1. Field of the Invention
This invention relates generally to communication systems, and, more particularly, to wireless communication systems.
2. Description of the Related Art
Streaming media services (e.g. music, video) over wireless communication networks have been gaining in popularity, and are likely to become commercially important to wireless service providers in the near future. A major impediment to their success is the often poor and/or unreliable audio or video quality associated with these services. Packets transmitted through the wireless communication network may be lost, delayed, or experience jitter. For example, signal strength fluctuations due to environmental changes and the need to share the wireless access medium among multiple users lead to significant fluctuations in the rate at which packets carrying a media stream are delivered to mobile units and/or the applications running on the mobile unit such as a media player. Packets may also be lost as they traverse the air interface from the media server to the client, which may cause interruptions in the media service and/or degraded quality of the media service. Conventional media sessions attempt to reduce the effects of lost packets, delayed packets, and/or jitter by buffering the received data stream.
FIG. 1 conceptually illustrates one exemplary embodiment of a conventional system 100 for streaming media over a wireless network. The radio links 102 between the base stations 107 and mobile clients 110 constitute the only wireless segment of the system 100. Although the system 100 as a whole comprises wired as well as wireless segments, it is conventionally referred to as a wireless network 100. A core network 105 lies between the Gateway GPRS Support Node (GGSN) 120 and the media server 115. The network segment between the GGSN 120 and the mobile client 110 (which typically includes GGSN 120 and mobile client 110) is conventionally referred to as the wireless access network 125. In the illustrated embodiment, the wireless access network 125 is based on the Universal Mobile Telecommunications System (UMTS) (3GPP) standard. However, the wireless access network 125 may also operate according to other wireless networking technologies and standards, e.g., cdma2000 High Rate Packet Data (HRPD) or IEEE 802.16e/WiMAX. In the case of cdma2000 HRPD, for instance, system 100 would appear identical to that in FIG. 1, except that the node pair, Serving GPRS Support Node (SGSN) 103 and Gateway GPRS Support Node (GGSN) 120, is replaced by a single entity known as the Packet Data Serving Node (PDSN). Furthermore, although a hierarchical architecture is illustrated, the wireless network 100 may also implement flat or distributed Internet Protocol (flat-IP) based architectures where Layer 3 routing (i.e., IP routing) and control functions relating to the wireless access network 125 are performed by a base station router that merges the base-station 107, radio network controller (RNC) 130, SGSN 103 and GGSN 120 into a single entity.

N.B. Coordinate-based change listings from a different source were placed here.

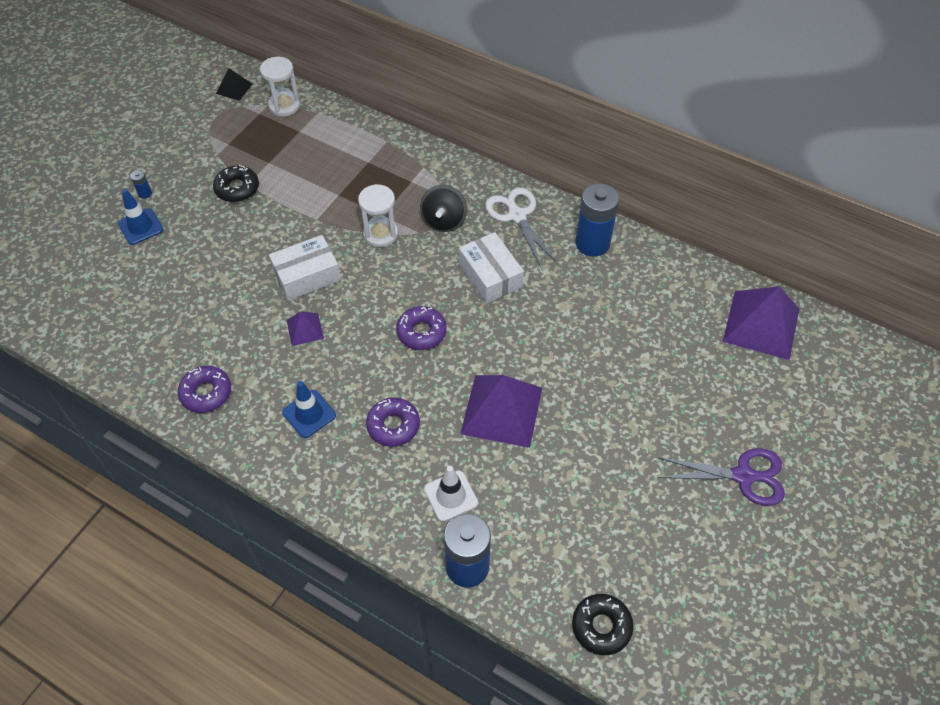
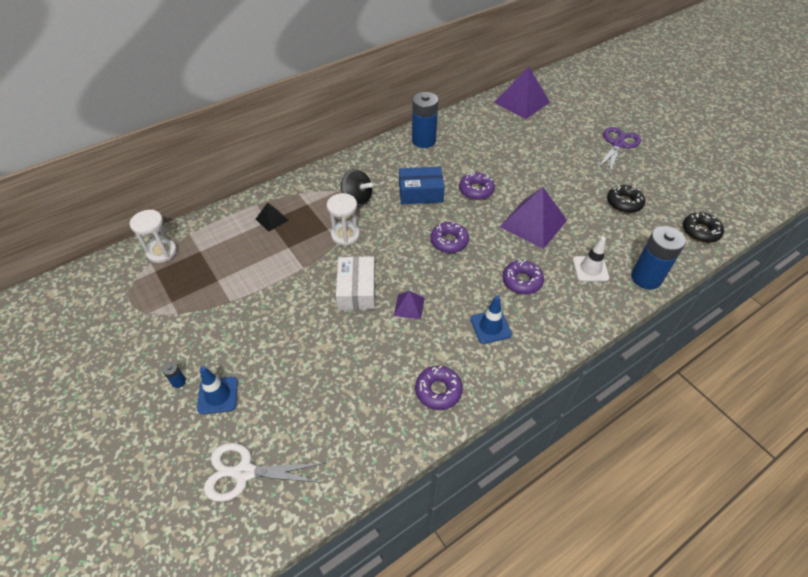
camera: 65 degrees left, 5 degrees down
black donut [213,165,259,202] -> black donut moved to [607,185,645,213]
black pyramid [216,68,252,101] -> black pyramid moved to [256,203,289,232]
white box [459,232,524,304] -> blue box [399,167,445,204]
white scissors [485,188,557,267] -> white scissors moved to [204,443,326,502]
none -> purple donut [459,172,495,200]

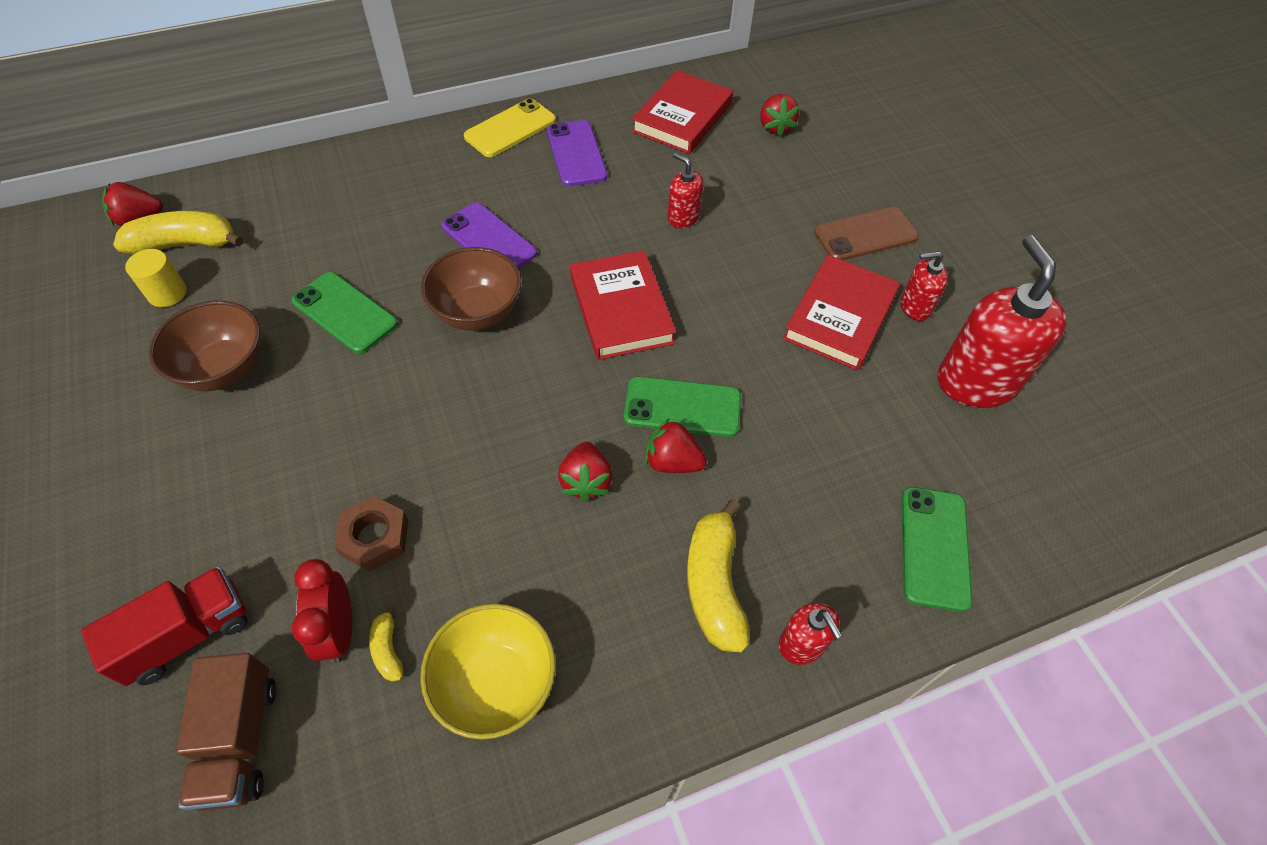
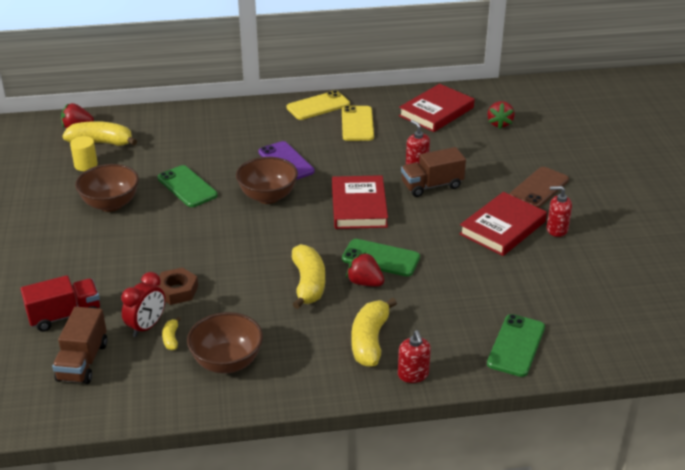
camera: 15 degrees right, 20 degrees down
red clock [292,559,352,663] -> red clock turned 150 degrees counterclockwise [121,272,165,337]
yellow bowl [420,603,556,739] -> brown bowl [187,312,263,374]
purple phone [547,120,607,187] -> yellow phone [342,105,374,141]
red strawberry [558,442,612,502] -> yellow banana [292,244,325,309]
brown phone [814,207,919,261] -> brown phone turned 45 degrees counterclockwise [509,167,569,208]
red soap dispenser [938,235,1067,408] -> none
none -> brown truck [401,147,466,197]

In the illustrated embodiment, a mobile client 110 may initiate a streaming video session with a media server 115 over the wireless network 100. For example, the client 110 may request a streaming video session by sending an RTSP message to the server 115. To initiate a media session, the mobile client 110 exchanges signaling messages with the media server 115 to establish a streaming media session and negotiate session parameters, e.g. the bit-rate at which the media is to be streamed. The mobile client 110 also exchanges lower-layer signaling messages with the RNC 130, the SGSN 103, and the GGSN 120 to establish a radio access bearer channel. The radio access bearer channels are typically configured to maintain desired Quality-of-Service (QoS) characteristics, e.g. if best-effort bearer service is deemed inadequate. Once the radio access bearer channel is established and the streaming media session is set up, the media server 115 transmits packets carrying the media to the mobile client 110, via the GGSN 120, the SGSN 103, the RNC 130, and the base station 107. The mobile client 110 sends periodic feedback messages along the reverse path from the base station 107 to the RNC 130, SGSN 103, GGSN 120, and media server 115. Owing to uplink bandwidth limitations in wireless access networks, the uplink feedback messages are transmitted relatively infrequently, e.g. once every 3-4 seconds.

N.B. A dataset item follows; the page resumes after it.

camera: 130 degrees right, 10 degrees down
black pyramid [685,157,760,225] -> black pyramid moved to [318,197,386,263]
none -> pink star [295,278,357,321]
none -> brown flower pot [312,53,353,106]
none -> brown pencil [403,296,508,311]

Packets carrying the media and feedback messages transmitted by the mobile client 110 are carried transparently by the network elements. Thus, the signaling (in the form of feedback messages from the mobile client 110) that helps the media server 115 make control decisions (such as changing transmission rate or content rate) is essentially end-to-end, with no intervention by the network elements. For example, the media server 115 may be responsible for content rate control. Conventional media servers 115 perform content rate control by estimating buffer levels at the mobile client 110 based upon the number of packets transmitted by the media server 115 and an estimate of the play out time at the mobile client 110 that is determined using the end-to-end feedback from the mobile client 110. The media server 115 may also transmit some control/signaling messages to the mobile client 110 on a periodic basis. These messages, such as “server reports” are also carried transparently by the network elements. The media server's control decisions are therefore based on the rather infrequent feedback received from the mobile client 110, which does not have direct knowledge of the channel conditions. Consequently, the media server 115 cannot make timely decisions to avoid packet losses or prevent rebuffering events that are detrimental to the quality of the streaming media service.